NBPAS formed in 2014 in opposition to MOC programs that some physicians had begun to view as too costly and not useful or relevant to their practices. Teirstein, chief of cardiology at Scripps Clinic in San Diego, asserts MOC has become “onerous, expensive and has no impact on medical care.”
Board certification gives patients the comfort level that their physician is up-to-date on the latest procedures and technology, says Lois Margaret Nora, MD, JD, MBA, president and chief executive officer of ABMS. “Legislation being introduced in states across the country increases the potential for patients and families to receive substandard care by either reducing access to board certified medical specialists, or by lowering the standards for specialty medical practice,” Nora told Medical Economics in an email.
Grant Greenberg, MD, MHSA, medical chairman at Lehigh Valley Health Network in Allentown, Pennsylvania, believes state legislators should steer clear of hospitals’ decisions about staff privileges and leave those to medical administrators.
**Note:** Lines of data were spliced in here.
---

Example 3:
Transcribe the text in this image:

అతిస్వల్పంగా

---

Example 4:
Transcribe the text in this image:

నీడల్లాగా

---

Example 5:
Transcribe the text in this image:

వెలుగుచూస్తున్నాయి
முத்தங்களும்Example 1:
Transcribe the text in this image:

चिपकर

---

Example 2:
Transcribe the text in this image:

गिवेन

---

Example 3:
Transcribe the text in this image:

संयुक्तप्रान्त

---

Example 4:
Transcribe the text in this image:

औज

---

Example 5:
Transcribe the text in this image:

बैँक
“Board certification is establishing a minimum standard of competency, based on the expertise of physicians practicing in the field, who are knowledgeable about the field, who teach in the field, about what someone should know to be deemed competent in that field,” he says. The anti-MOC movement has come about, in his view, “because there’s a few bitter people who don’t like having to pay money to the board, or take a test or do a quality improvement project.”
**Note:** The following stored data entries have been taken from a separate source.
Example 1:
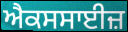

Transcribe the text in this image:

ਐਕਸਸਾਈਜ਼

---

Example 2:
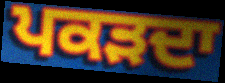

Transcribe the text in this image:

ਪਕੜਦਾ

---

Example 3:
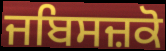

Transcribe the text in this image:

ਜਬਿਸਜ਼ਕੋ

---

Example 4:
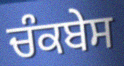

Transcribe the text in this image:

ਚੰਕਬੇਸ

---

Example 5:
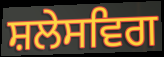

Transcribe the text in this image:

ਸ਼ਲੇਸਵਿਗ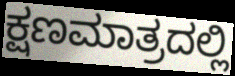
ಕ್ಷಣಮಾತ್ರದಲ್ಲಿ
Greenberg also notes that some of the ABMS boards, including the American Board of Internal Medicine and the American Board of Family Medicine, have attempted to address at least a few of the concerns of people who find the testing process onerous.
They are doing so “by providing a wider array of easier, more accessible options that still maintain the integrity in terms of minimum standards, and yet make it administratively less difficult or time-consuming,” he adds. “Boards are going in a good direction with respect to that.”
But until they encountered opposition from NBPAS, the ABMS boards had been aggressively expanding their testing regimes and advocating their use, says Jane Orient, MD, executive director of the American Academy of Physicians and Surgeons (AAPS), and an internist based in Tucson, Arizona.
“Since doctors don’t think their program is that worthwhile, they need to have it forced upon them by state legislation, or by hospitals,” she says, adding that the AAPS favors using state legislation to limit the use of MOC for purposes such as admitting privileges.
She adds that when MOC is required by hospitals or insurers, “One day you’re qualified, the next day you missed one too many exam questions and you’re no longer qualified, and patients are left without their doctor.”